On receiving the alerts, we investigated and identified the high failure rate to the gateway pods. As nginx had already been running for 8 hours, we didn’t immediately assume that nginx was at fault, and instead we investigated any other potential causes (including the changes that had been deployed in the deployment that had just occurred). When we could not identify any other potential source, we rolled back the nginx upgrade, and the cluster recovered. We have since upgraded nginx again, on this cluster, with no negative impact. Our assumption is not that there is a problem with the particular version of nginx, but that the action of upgrading nginx caused it to hold onto stale connections, so after the gateway pods restarted they could no longer connect successfully.
Sept 7, 2023 18:15 UTC - Alerted that we are seeing a high rate of write and query errors.
Sept 7, 2023 18:20 UTC - Engineering team began investigating.
Sept 7, 2023 18:20 UTC to 21:10 UTC - Our early investigation showed that all the gateway pods had restarted. We investigated any changes that had been in that deployment, but there was nothing in the updated code that could have caused an issue of this magnitude (impacting queries and writes). We manually restarted one gateway pod and it did not recover. We also investigated whether this could have been caused by something external (e.g. some network issue within the AWS infrastructure) but could not identify any cause there. As we could not find a root cause, we chose to undo all recent changes in that cluster, including the nginx upgrade.

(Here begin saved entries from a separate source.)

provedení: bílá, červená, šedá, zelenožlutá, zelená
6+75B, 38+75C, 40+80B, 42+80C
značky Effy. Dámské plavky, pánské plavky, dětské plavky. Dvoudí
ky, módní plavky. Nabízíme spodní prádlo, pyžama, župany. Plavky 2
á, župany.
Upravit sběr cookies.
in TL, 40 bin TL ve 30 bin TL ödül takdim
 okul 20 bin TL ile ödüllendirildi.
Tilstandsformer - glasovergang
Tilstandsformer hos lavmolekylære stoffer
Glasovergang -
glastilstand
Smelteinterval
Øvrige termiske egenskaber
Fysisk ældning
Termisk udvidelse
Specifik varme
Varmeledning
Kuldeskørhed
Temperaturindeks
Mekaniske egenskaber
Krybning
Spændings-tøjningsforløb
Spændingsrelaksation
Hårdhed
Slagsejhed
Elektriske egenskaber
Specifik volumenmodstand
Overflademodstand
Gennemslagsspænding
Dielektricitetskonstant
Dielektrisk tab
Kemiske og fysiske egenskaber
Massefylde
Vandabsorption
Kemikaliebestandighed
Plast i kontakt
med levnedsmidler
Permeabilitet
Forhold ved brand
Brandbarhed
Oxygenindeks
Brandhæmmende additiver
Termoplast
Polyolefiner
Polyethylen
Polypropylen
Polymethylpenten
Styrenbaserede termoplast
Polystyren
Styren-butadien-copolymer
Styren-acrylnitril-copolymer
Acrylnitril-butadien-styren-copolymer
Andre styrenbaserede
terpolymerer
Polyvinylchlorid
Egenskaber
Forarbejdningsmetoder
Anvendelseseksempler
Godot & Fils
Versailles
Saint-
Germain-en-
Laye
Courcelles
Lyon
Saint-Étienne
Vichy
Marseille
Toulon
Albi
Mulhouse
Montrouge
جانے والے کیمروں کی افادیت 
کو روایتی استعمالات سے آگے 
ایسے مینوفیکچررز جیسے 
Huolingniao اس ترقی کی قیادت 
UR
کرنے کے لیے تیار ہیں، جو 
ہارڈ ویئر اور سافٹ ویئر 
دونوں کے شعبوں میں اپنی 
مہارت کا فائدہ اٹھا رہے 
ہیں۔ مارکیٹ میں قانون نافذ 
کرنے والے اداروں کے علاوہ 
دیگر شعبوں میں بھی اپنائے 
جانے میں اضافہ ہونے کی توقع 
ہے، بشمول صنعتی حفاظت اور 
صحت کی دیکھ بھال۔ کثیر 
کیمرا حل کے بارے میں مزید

Sept 7, 21:15 UTC - Rolled back nginx to v1.3.
Sept 7, 21:20 UTC - All gateway connections recovered. Query and Write latency was still high as there was a backlog of failed requests to catch up.
Sept 7, 22:30 UTC - Cluster fully recovered.
Sept 8, 10:00 UTC - We upgraded nginx to 1.7, and restarted all the gateway pods, without any negative consequences.
We will force a deployment directly after each nginx upgrade, to ensure that all connections are refreshed, to avoid any potential interaction with stale connections.